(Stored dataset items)

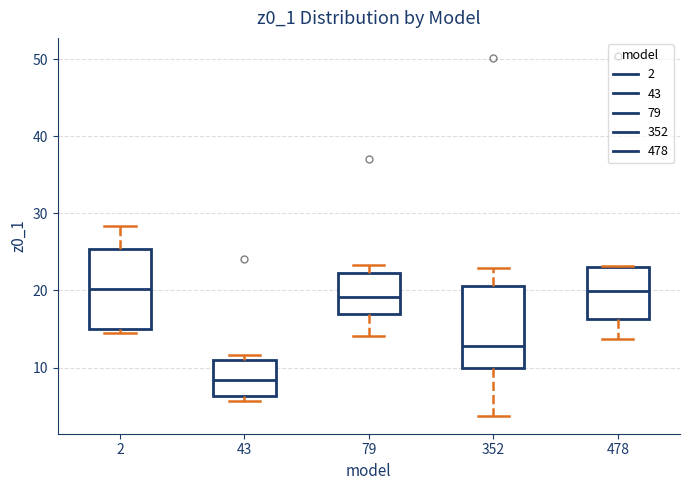

Reading left to right, read every box against the y-axis: the position of its median line, the range the box covers, and the ends of its whiskers. The values are not printed on the chart, so give them approximately, as read against the axis.

2: median 20, box 15 to 25, whiskers 14 to 28
43: median 8, box 6 to 11, whiskers 6 (just below the box's lower edge) to 12
79: median 19, box 17 to 22, whiskers 14 to 23
352: median 13, box 10 to 21, whiskers 4 to 23
478: median 20, box 16 to 23, whiskers 14 to 23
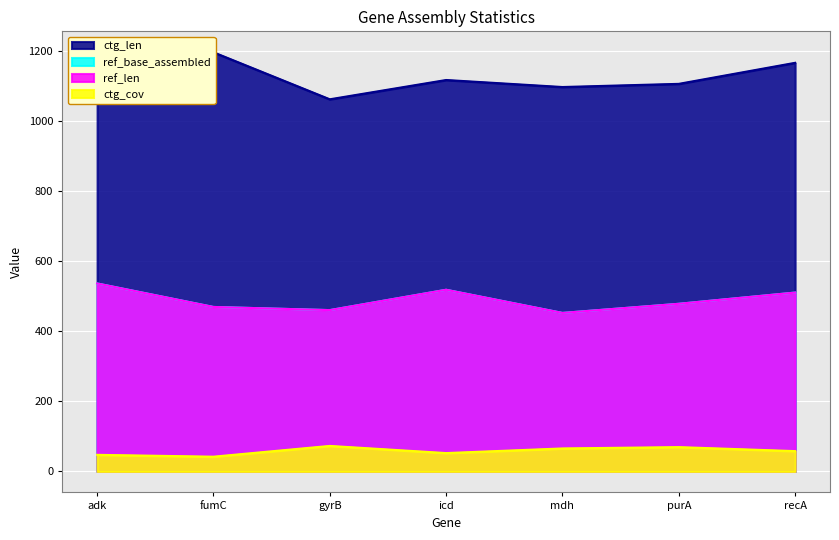

Rank the series by their maximum value, from lowest to highest.

ctg_cov, ref_len, ref_base_assembled, ctg_len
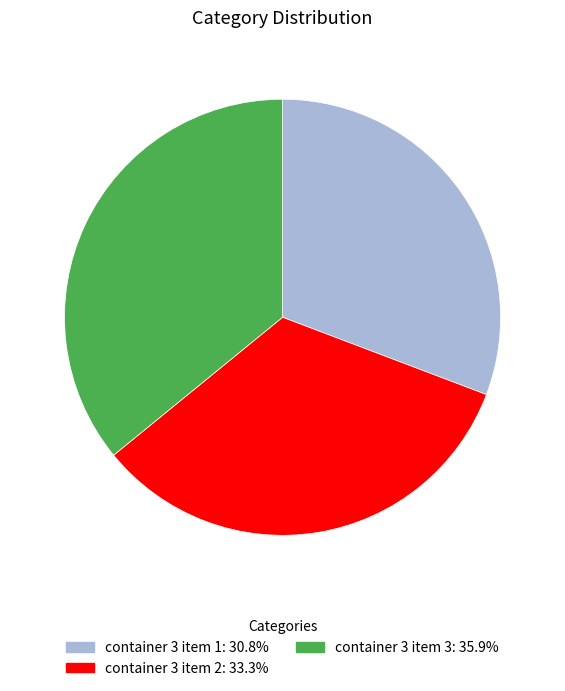

Which category has the smallest portion of the pie?

container 3 item 1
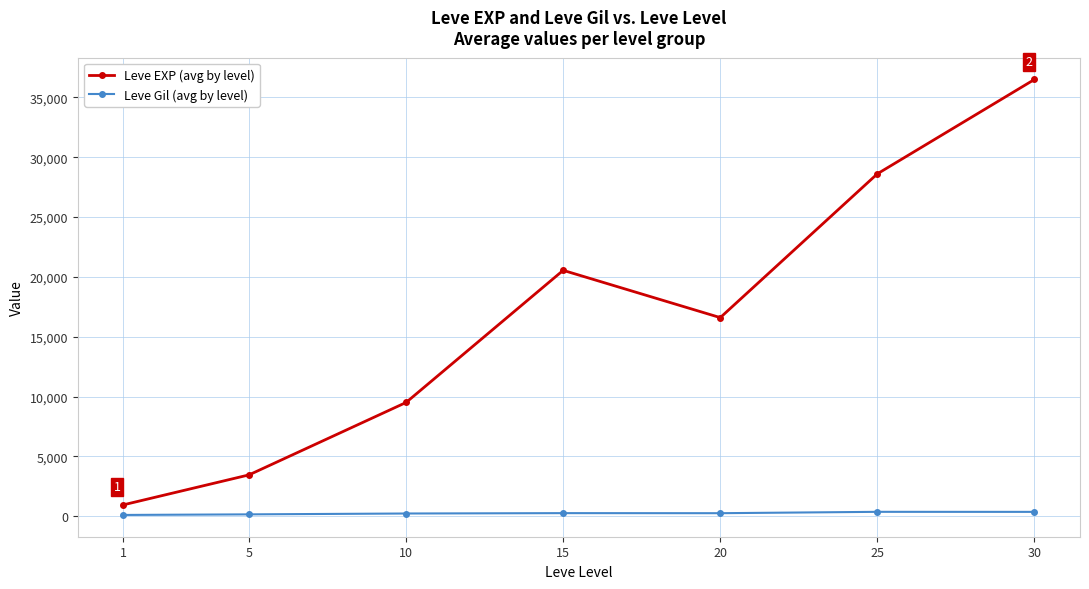

How many values in the Leve EXP (avg by level) series are below 16598?

3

• About this task: Report each line from the rows above that contains the string "series", copying the whole line. Only matches with the same capitalization count.

• Task answer:
Rank the series by their maximum value, from lowest to highest.
How many values in the Leve EXP (avg by level) series are below 16598?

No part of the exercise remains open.